A Community of Amateur Bakers and Artisan Bread Enthusiasts.

Preheating with bread within oven

Maggie Lou's picture
Maggie Lou

Preheating with bread within oven

First I shall congrats myself; I recently began bread-making, and have now made five loaves of bread and find it exhilirating!  I've used Jim Lahey's method and the Artisan methods so far.

 

QUESTION: We keep our house rather cool; 67-68, and I use my oven to raise dough the first time around. If for my second raise I want to use my oven for its insulated benefits, with the shaped loaves in bread pans, what would happen if I turn the oven on with the risen bread inside?  Rather than lose a loaf, I am hoping for some pro to come forth and give me the answer.

 

thanks!

 

flournwater's picture
flournwater

I'm not sure I fully understand your goal.  If you're wanting to try loading a cold oven with your bread and then turning on the oven to bake it I suspect you'd dry the loaf out before it had a chance to achieve the oven spring you would ordinarily want to see.  The instructions for making some breads do include starting in a cold oven but unless that's specifically stated in your source of information/instructions for the bread you're making I wouldn't recommend a cold oven start.

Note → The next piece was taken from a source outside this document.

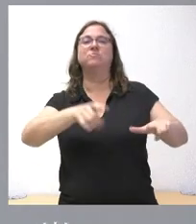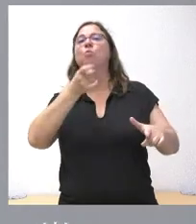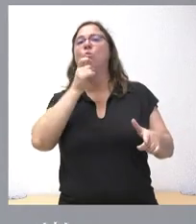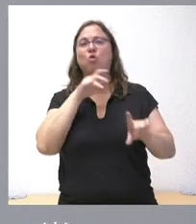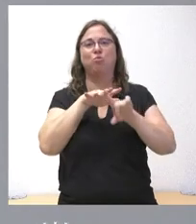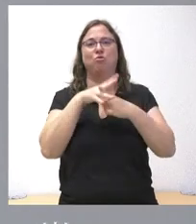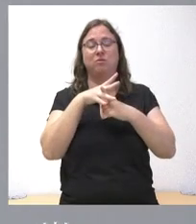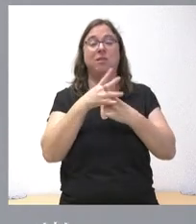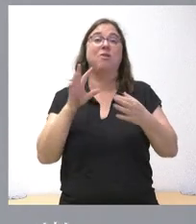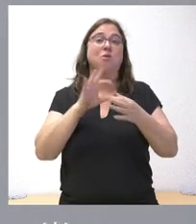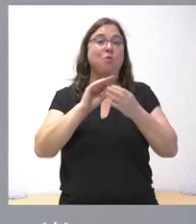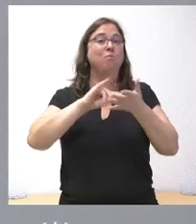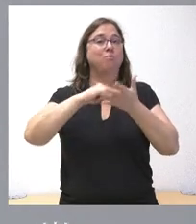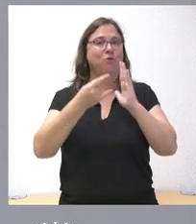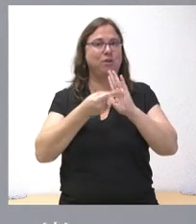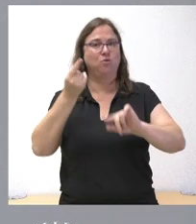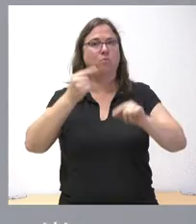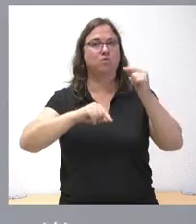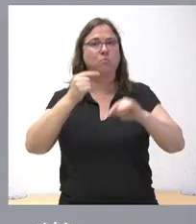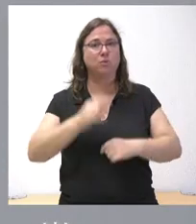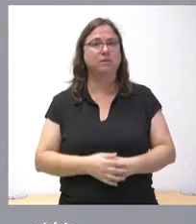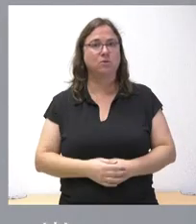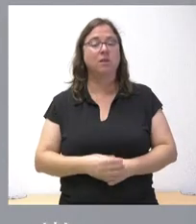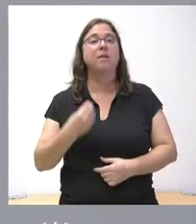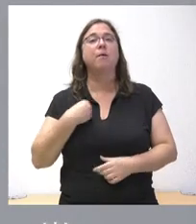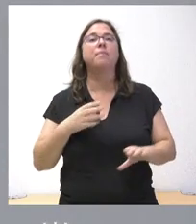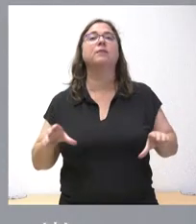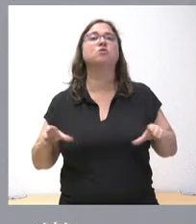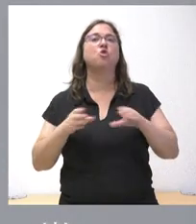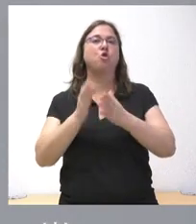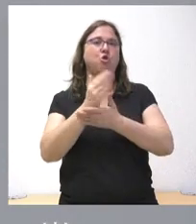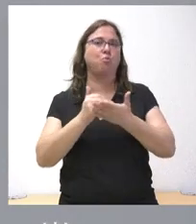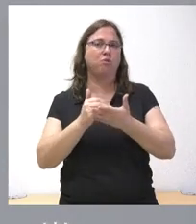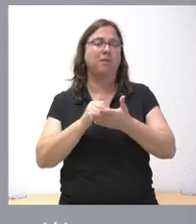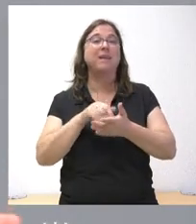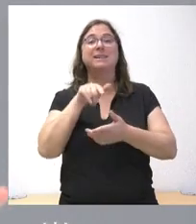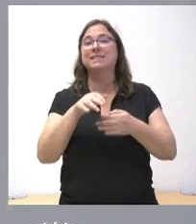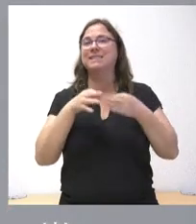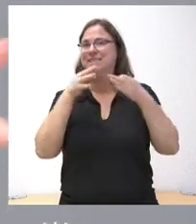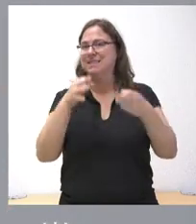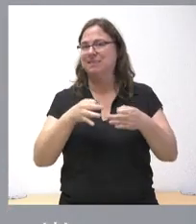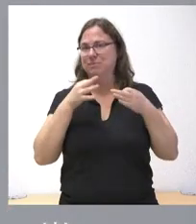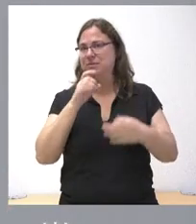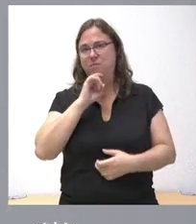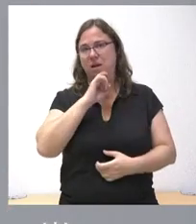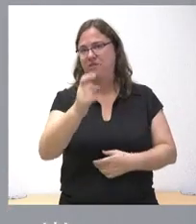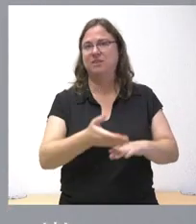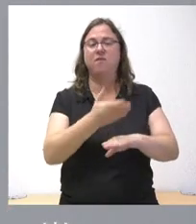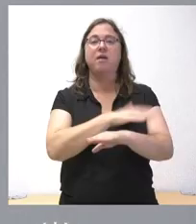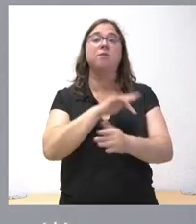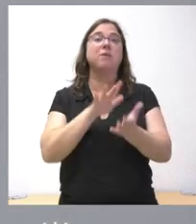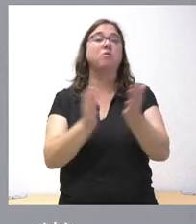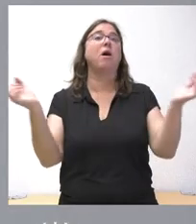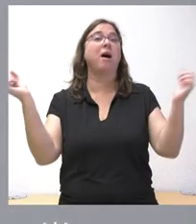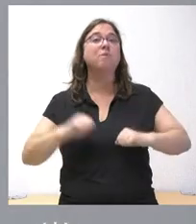acompañar al proyecto de presupuestos de la comunidad autónoma y, por tanto, es una parte que siempre hemos comunicado anteriormente a la aprobación del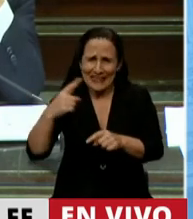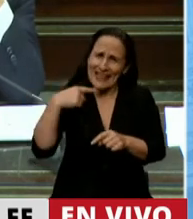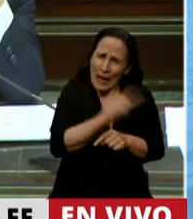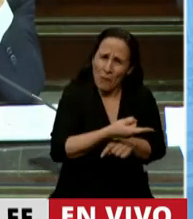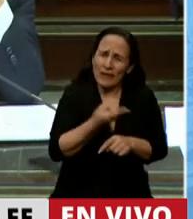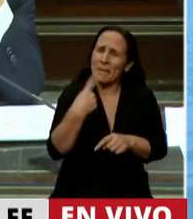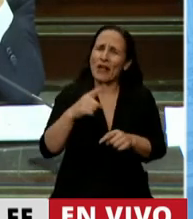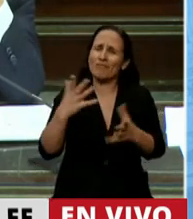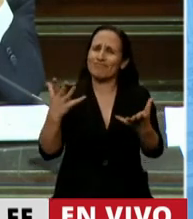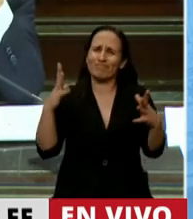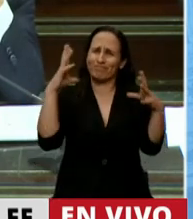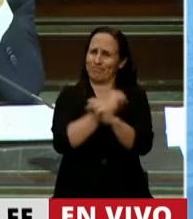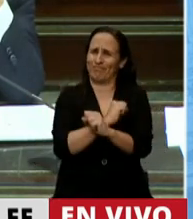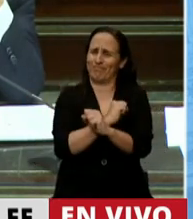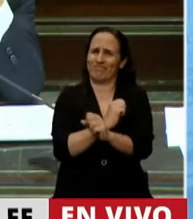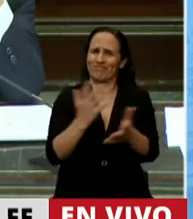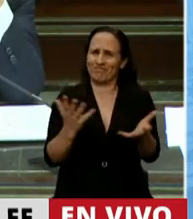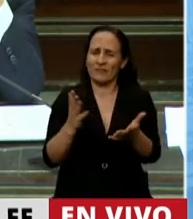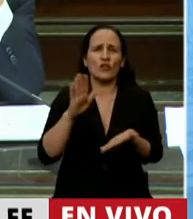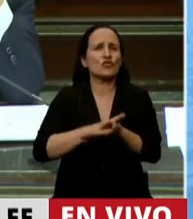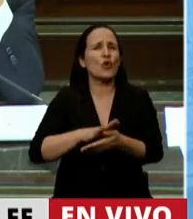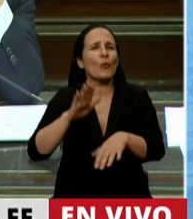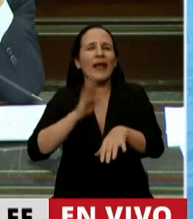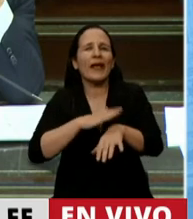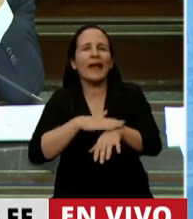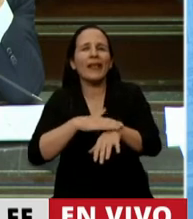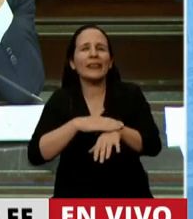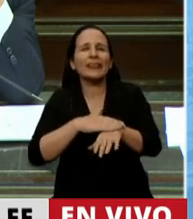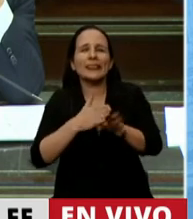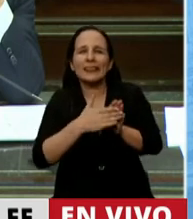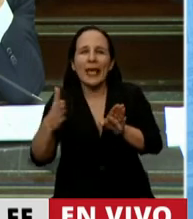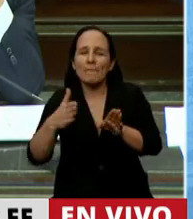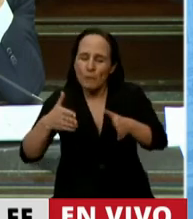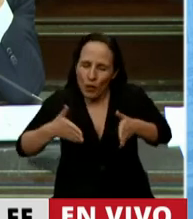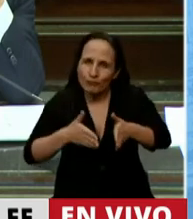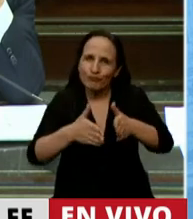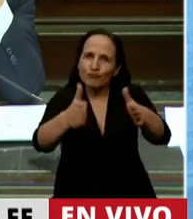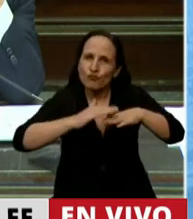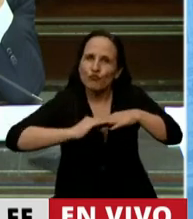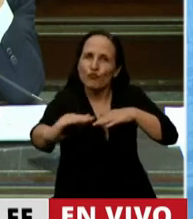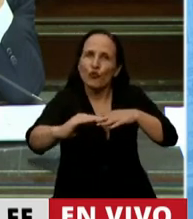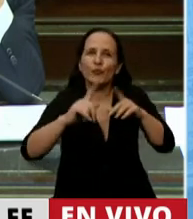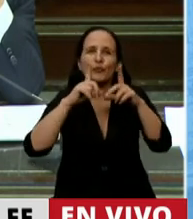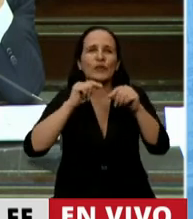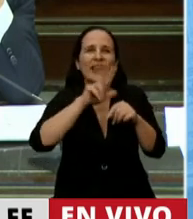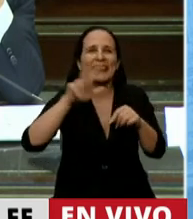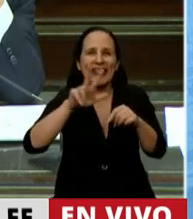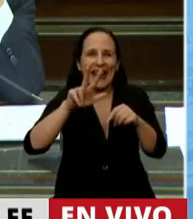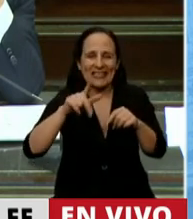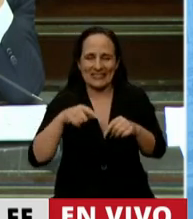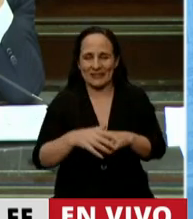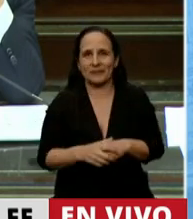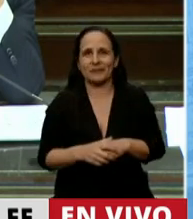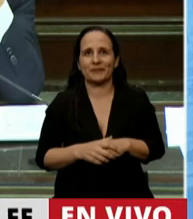en la respuesta, la cuestión de los tiempos en relación a la ruta 33. Un tramo importante de la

If you're talking about using the oven as a source of warmth for your initial and/or subsequent rise, that is a common practice with bakers who can't get a warm environment within an enclosed area like the kitchen.  But if you're thinking about turning the oven on to do this you'd be flirting with real danger because you run the risk of getting the temperature higher than it should be for proper development of the dough.  You can turn your oven on briefly, to warm it and then let your dough rise in the enclosure but you should make every effort not to allow your oven temperature to reach more than 80 degrees (F) during that period.

PaddyL's picture
PaddyL

Some recipes, notably Cuban Bread, call for putting the bread into a cold oven, then turning it on, but I think that's before the loaf has done its last rising.  I did it once, but wasn't entirely impressed with the results.  It did work, though it wasn't as light as I like my breads.

Maggie Lou's picture
Maggie Lou

Oh yes, the bread would have been raising in the loaf pans for the 90 minutes or so, and I am wondering about leaving them in there, turning on the oven after and following through with the last step of baking.

 

ssor's picture
ssor

I do it often with plain white loaf bread. Especially in the summer when I wish to keep the heat load down. The shaped bread gets a full rise and goes into the oven as soon as I turn it on. It is a gas oven so there is no risk of infrared heating of the pans from a red hot electric element. With cookie baking in electric ovens it is easy to scortch the bottoms of the first batch because the heating element is exposed and stays on for most of the short baking period.